Como algunos escritores de la escasez –Juan Rulfo, Arthur Rimbaud, John Kennedy Toole, entre otros–, a la banda inglesa Portishead le alcanzó con unos pocos años de trabajo y tan sólo dos discos (Dummy, de 1994, y Portishead, de 1997) para torsionar el sonido de los 90 y protagonizar, quizá junto al grunge de Nirvana, una de las revoluciones musicales de la década. Formados en Bristol en 1991, por iniciativa de la cantante Beth Gibbons y el dj y tecladista Geoff Barrow, el grupo sumó al guitarrista Adrian Utley y, con la paciencia y el detallismo que los caracteriza, moldearon en algo más de tres años su primer disco, que para sorpresa de todos alcanzó un gran éxito, tanto que obligó a la prensa a inventar un nuevo término para englobar su música, a la que llamaron trip-hop y emparentaron con Tricky y Massive Attack. Luego vendría el otro disco de estudio, un mítico recital en el teatro Roseland de Nueva York en 1998 (editado en 2002) y, tan silenciosamente como habían surgido, desaparecieron. Antes, tuvieron tiempo de componer la que tal vez sea la canción más triste del mundo, Roads (“Oh, ¿acaso nadie puede ver / que tenemos una guerra que pelear? / Nunca encontramos el camino / a pesar de lo que nos han dicho / ¿Cómo me puedo sentir tan mal? / Desde este momento, / ¿cómo puedo sentirme tan mal?”). Desde entonces, sus fans en todo el mundo echaron a rodar los rumores de un trabajo que nunca llegaría (el álbum Alien), y forjaron durante diez años en foros y páginas web el largo mito del regreso.

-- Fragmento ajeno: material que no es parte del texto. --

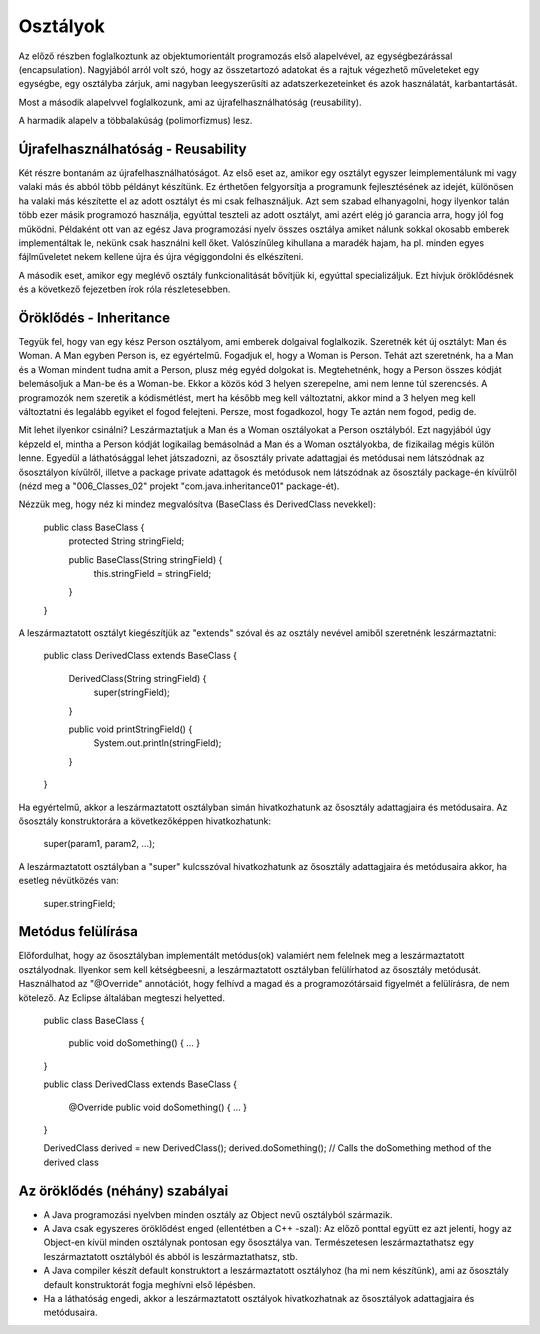 Osztályok
=========

Az előző részben foglalkoztunk az objektumorientált programozás első alapelvével,
az egységbezárással (encapsulation). Nagyjából arról volt szó, hogy az
összetartozó adatokat és a rajtuk végezhető műveleteket egy egységbe, egy
osztályba zárjuk, ami nagyban leegyszerűsíti az adatszerkezeteinket és azok
használatát, karbantartását.

Most a második alapelvvel foglalkozunk, ami az újrafelhasználhatóság
(reusability).

A harmadik alapelv a többalakúság (polimorfizmus) lesz.

Újrafelhasználhatóság - Reusability
-----------------------------------

Két részre bontanám az újrafelhasználhatóságot. Az első eset az, amikor egy
osztályt egyszer leimplementálunk mi vagy valaki más és abból több példányt
készítünk. Ez érthetően felgyorsítja a programunk fejlesztésének az idejét,
különösen ha valaki más készítette el az adott osztályt és mi csak felhasználjuk.
Azt sem szabad elhanyagolni, hogy ilyenkor talán több ezer másik programozó
használja, egyúttal teszteli az adott osztályt, ami azért elég jó garancia arra,
hogy jól fog működni. Példaként ott van az egész Java programozási nyelv összes
osztálya amiket nálunk sokkal okosabb emberek implementáltak le, nekünk csak
használni kell őket. Valószínűleg kihullana a maradék hajam, ha pl. minden egyes
fájlműveletet nekem kellene újra és újra végiggondolni és elkészíteni.

A második eset, amikor egy meglévő osztály funkcionalitását bővítjük ki, egyúttal
specializáljuk. Ezt hívjuk öröklődésnek és a következő fejezetben írok róla
részletesebben.

Öröklődés - Inheritance
-----------------------

Tegyük fel, hogy van egy kész Person osztályom, ami emberek dolgaival foglalkozik.
Szeretnék két új osztályt: Man és Woman. A Man egyben Person is, ez egyértelmű.
Fogadjuk el, hogy a Woman is Person. Tehát azt szeretnénk, ha a Man és a Woman
mindent tudna amit a Person, plusz még egyéd dolgokat is. Megtehetnénk, hogy
a Person összes kódját belemásoljuk a Man-be és a Woman-be. Ekkor a közös kód 3
helyen szerepelne, ami nem lenne túl szerencsés. A programozók nem szeretik a
kódismétlést, mert ha később meg kell változtatni, akkor mind a 3 helyen meg kell
változtatni és legalább egyiket el fogod felejteni. Persze, most fogadkozol, hogy
Te aztán nem fogod, pedig de.

Mit lehet ilyenkor csinálni? Leszármaztatjuk a Man és a Woman osztályokat a Person
osztályból. Ezt nagyjából úgy képzeld el, mintha a Person kódját logikailag
bemásolnád a Man és a Woman osztályokba, de fizikailag mégis külön lenne. Egyedül
a láthatósággal lehet játszadozni, az ősosztály private adattagjai és metódusai
nem látszódnak az ősosztályon kívűlről, illetve a package private adattagok és
metódusok nem látszódnak az ősosztály package-én kívülről (nézd meg a
"006_Classes_02" projekt "com.java.inheritance01" package-ét).

Nézzük meg, hogy néz ki mindez megvalósítva (BaseClass és DerivedClass nevekkel):

  public class BaseClass {
      protected String stringField;

      public BaseClass(String stringField) {
          this.stringField = stringField;
      }
  }

A leszármaztatott osztályt kiegészítjük az "extends" szóval és az osztály nevével
amiből szeretnénk leszármaztatni:

  public class DerivedClass extends BaseClass {
  
      DerivedClass(String stringField) {
          super(stringField);
      }
  
      public void printStringField() {
          System.out.println(stringField);
      }
  }

Ha egyértelmű, akkor a leszármaztatott osztályban simán hivatkozhatunk az
ősosztály adattagjaira és metódusaira. Az ősosztály konstruktorára a
következőképpen hivatkozhatunk:

  super(param1, param2, ...);

A leszármaztatott osztályban a "super" kulcsszóval hivatkozhatunk az ősosztály
adattagjaira és metódusaira akkor, ha esetleg névütközés van:

  super.stringField;

Metódus felülírása
------------------

Előfordulhat, hogy az ősosztályban implementált metódus(ok) valamiért nem felelnek
meg a leszármaztatott osztályodnak. Ilyenkor sem kell kétségbeesni, a
leszármaztatott osztályban felülírhatod az ősosztály metódusát. Használhatod az
"@Override" annotációt, hogy felhívd a magad és a programozótársaid figyelmét a
felülírásra, de nem kötelező. Az Eclipse általában megteszi helyetted.

  public class BaseClass {

      public void doSomething() { ... }
  }

  public class DerivedClass extends BaseClass {

      @Override
      public void doSomething() { ... }
  }

  DerivedClass derived = new DerivedClass();
  derived.doSomething(); // Calls the doSomething method of the derived class

Az öröklődés (néhány) szabályai
-------------------------------

- A Java programozási nyelvben minden osztály az Object nevű osztályból származik.
- A Java csak egyszeres öröklődést enged (ellentétben a C++ -szal):
  Az előző ponttal együtt ez azt jelenti, hogy az Object-en kívül minden
  osztálynak pontosan egy ősosztálya van. Természetesen leszármaztathatsz egy
  leszármaztatott osztályból és abból is leszármaztathatsz, stb.
- A Java compiler készít default konstruktort a leszármaztatott osztályhoz (ha mi
  nem készítünk), ami az ősosztály default konstruktorát fogja meghívni első
  lépésben.
- Ha a láthatóság engedi, akkor a leszármaztatott osztályok hivatkozhatnak az
  ősosztályok adattagjaira és metódusaira.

Portishead es una banda de vanguardia de la era pre-Internet –y nada puede sonar más viejo que esto. En todo este tiempo no hubo en la Web más de una decena de fotos que circularon en la década del 90, y apenas dos o tres videos de presentaciones en festivales y estudios de televisión. En la época de la publicidad viral y de la música digital, Gibbons y Barrow optaron por el hermetismo, la intimidad y la sustracción. Es por eso que ya nadie esperaba lo que ocurrió meses atrás: el anuncio de un tercer disco (titulado, apenas, Third) y una gira europea que culminó con dos presentaciones legendarias en la ciudad de Barcelona, en el marco del Festival Primavera Sound 2008. Pero a no confundirse: este regreso poco tiene que ver con la habitual inclinación de algunos señores entrados en canas y carnes que deciden volver a colgarse sus instrumentos para darle una vuelta al siempre rendidor negocio de la nostalgia. Con Third, Portishead borra –incinera, literalmente– el capital simbólico acumulado tras una década de ausencia, y comienza a labrar de cero una nueva senda sonora.

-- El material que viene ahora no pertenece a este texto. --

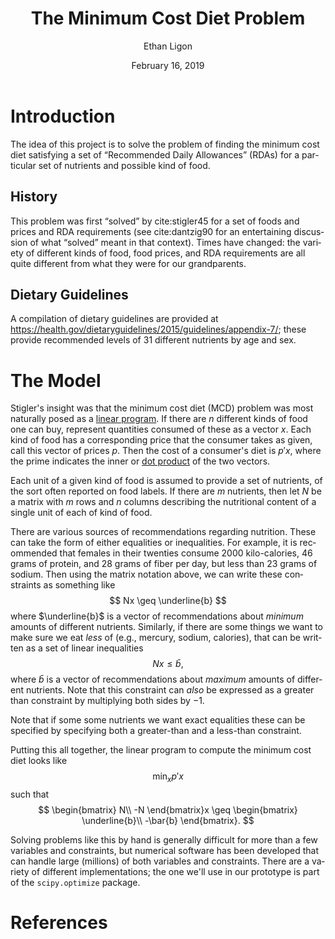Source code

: #+OPTIONS: ':t *:t -:t ::t <:t H:3 \n:nil ^:{} arch:headline author:t
#+OPTIONS: broken-links:nil c:nil creator:nil d:(not "LOGBOOK")
#+OPTIONS: date:t e:t email:nil f:t inline:t num:t p:nil pri:nil
#+OPTIONS: prop:nil stat:t tags:t tasks:t tex:t timestamp:t title:t
#+OPTIONS: toc:nil todo:t |:t
#+TITLE: The Minimum Cost Diet Problem
#+DATE: February 16, 2019
#+AUTHOR: Ethan Ligon
#+EMAIL: ligon@berkeley.edu
#+LANGUAGE: en
#+SELECT_TAGS: export
#+EXCLUDE_TAGS: noexport
#+CREATOR: Emacs 25.1.1 (Org mode 9.2)

* Introduction
The idea of this project is to solve the problem of finding the
minimum cost diet satisfying a set of "Recommended Daily Allowances"
(RDAs) for a particular set of nutrients and possible kind of food.

** History 
This problem was first "solved" by cite:stigler45 for a set of foods
and prices and RDA requirements (see cite:dantzig90 for an
entertaining discussion of what "solved" meant in that context).
Times have changed: the variety of different kinds of food, food
prices, and RDA requirements are all quite different from what they
were for our grandparents.

** Dietary Guidelines
   A compilation of dietary guidelines are provided at
   https://health.gov/dietaryguidelines/2015/guidelines/appendix-7/;
   these provide recommended levels of 31 different nutrients by age
   and sex. 


* The Model
 
Stigler's insight was  that the  minimum cost diet (MCD) problem was
most naturally posed as a [[https://en.wikipedia.org/wiki/Linear_programming][linear program]].  If there are $n$ different
kinds of food one can buy, represent quantities consumed of these as a
vector $x$.  Each kind of food has a corresponding price that the
consumer takes as given, call this vector of prices $p$. Then  the
cost of a consumer's diet is $p'x$, where the prime indicates the
inner or [[https://en.wikipedia.org/wiki/Dot_product][dot product]] of the two vectors.

Each unit of a given kind of food is assumed to provide a set of
nutrients, of the sort often reported on food labels.  If there are
$m$ nutrients, then let $N$ be a matrix with $m$ rows and $n$ columns
describing the nutritional content of a single unit of each of kind of
food.

There are various sources of recommendations regarding nutrition.
These can take the form of either equalities or inequalities.  For
example, it is recommended that females in their twenties consume 2000
kilo-calories, 46 grams of protein, and  28 grams of fiber per day,
but  less than 23 grams of sodium.  Then using the matrix notation
above, we can write these constraints as something like
\[
    Nx \geq \underline{b}
\]
where $\underline{b}$ is a vector of recommendations about /minimum/ amounts of
different nutrients.  Similarly, if there are some things we want to
make sure we eat /less/ of (e.g., mercury, sodium, calories), that can
be written as a set of linear inequalities
\[
    Nx \leq\bar{b},
\]
where $\bar{b}$ is a vector of recommendations about /maximum/ amounts
of different nutrients.  Note that this constraint can /also/ be
expressed as a greater than constraint by multiplying both sides by $-1$.

Note that if some some nutrients we want exact equalities these can be
specified by specifying both a greater-than and a less-than
constraint.

Putting this all together, the linear program to compute the minimum
cost diet looks like
\[
   \min_x p'x 
\]
such that
\[
   \begin{bmatrix}
      N\\
      -N
   \end{bmatrix}x \geq \begin{bmatrix}
                        \underline{b}\\
                        -\bar{b}
                      \end{bmatrix}.
\]

Solving problems like this by hand is generally difficult for more
than a few variables and constraints, but
numerical software has been developed that can handle large (millions)
of both variables and constraints.  There are a variety of different
implementations; the one we'll use in our prototype is part of the
=scipy.optimize= package.

* Inputs                                                           :noexport:

** Dietary Guidelines
   A compilation of dietary guidelines are provided at
   https://health.gov/dietaryguidelines/2015/guidelines/appendix-7/;
   these provide recommended levels of 31 different nutrients by age
   and sex. 

** Nutritional content of different kinds of food

   A source for nutritional information for different kinds of food is
   provided by the USDA.   

   Note that USDA dataset uses "FDC" codes to identify different
   kinds of foods; can also map FDC -> UPC for many (mostly processed) foods.
      - https://fdc.nal.usda.gov/;
      - here's documentation of the api:https://fdc.nal.usda.gov/api-guide.html
      - Here's the actual data:
         https://fdc.nal.usda.gov/download-datasets.html

** Food prices 


* References
#+LATEX: \renewcommand{\refname}{}\printbibliography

Algún tiempo atrás, el escritor Alan Pauls confesaba que la única literatura que le interesaba era la que lo hacía sentir incómodo, desubicado. Esos textos frente a los que sólo cabe preguntarse “¿qué es esto?”, esa inquietud, ese abismo de sentido que provoca siempre lo nuevo, lo descentrado, lo extraño. Hacia allí fueron Gibbons, Barrow y Utley. ¿Cómo, si no, escuchar un disco que se abre con el predicamento de un pastor evangélico brasileño, que abusa de acoples y sobresaltos rítmicos, que alterna la herencia de la música industrial con una balada a capella, acompañada de un coro de big band? La música, a contramano de buena parte de la literatura, suele apelar al cuerpo y no a la razón. Esa es la mejor manera de zambullirse en las aguas profundas –y, por supuesto, debidamente oscuras– de Third, una de las experiencias musicales más inesperadas e impresionantes de una década para el olvido.